O que fazer
No texto sobre a excursão de ônibus, o que aparece em todas as fotografias reveladas?

Texto fornecido
◇ ◇ ◇ ◇ ◇

“Ser professor é passar horas e horas pensando em cada detalhe daquela aula que, mesmo ocorrendo todos os dias, é única e original...”
E foi à procura desse detalhe que ao manusear livros e mais livros em busca de um texto para elaborar uma prova, deparo-me com este título Entre maritacas e sabiás. Achei-o um pouco estranho, mas por que não me certificar da criatividade do autor ao desenvolvê-lo?
Assim, comecei a leitura, e, à medida que a avançava, verificava que a essência do cenário descrito fazia parte do meu dia a dia.
Não tinha outra saída, ali estava o texto que eu procurava.
.Entre maritacas e sabiás
Texto I
[...] É uma excursão. O ônibus está lotado. Seu itinerário o leva pelos mais fascinantes cenários. Passa pelos sopés de montanhas, atravessa florestas de árvores gigantescas, cruza planícies verdes cheias de animais, margeia cenários paradisíacos ao longo das praias, atravessa rios cristalinos... A viagem chega ao fim. Saem os excursionistas. Adolescentes. Gastaram todos os filmes de suas câmeras fotográficas. Reveladas as fotos, vem o espanto: nenhuma foto do cenário. Para dizer a verdade, o ônibus permaneceu com as cortinas fechadas o tempo todo. As fotografias são, todas elas, fotografias de adolescentes sorridentes.

◇ ◇ ◇ ◇ ◇

Trechos dos dados

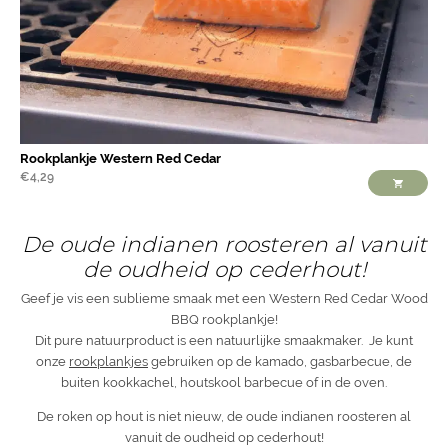
Rookplankje Western Red Cedar
€
4,29
De oude indianen roosteren al vanuit
de oudheid op cederhout!
Geef je vis een sublieme smaak met een Western Red Cedar Wood
BBQ rookplankje!
Dit pure natuurproduct is een natuurlijke smaakmaker. Je kunt
onze
rookplankjes
gebruiken op de kamado, gasbarbecue, de
buiten kookkachel, houtskool barbecue of in de oven.
De roken op hout is niet nieuw, de oude indianen roosteren al
vanuit de oudheid op cederhout!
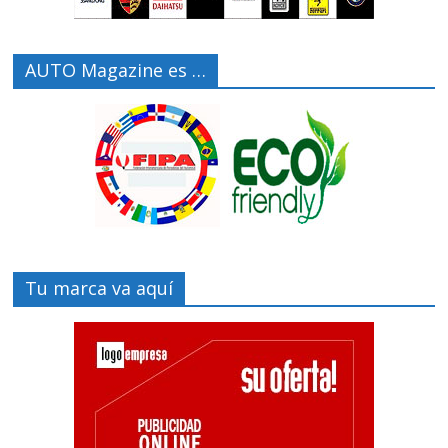
AUTO Magazine es …
Tu marca va aquí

◇ ◇ ◇ ◇ ◇

Espaço da resposta
Todas são fotografias de adolescentes sorridentes.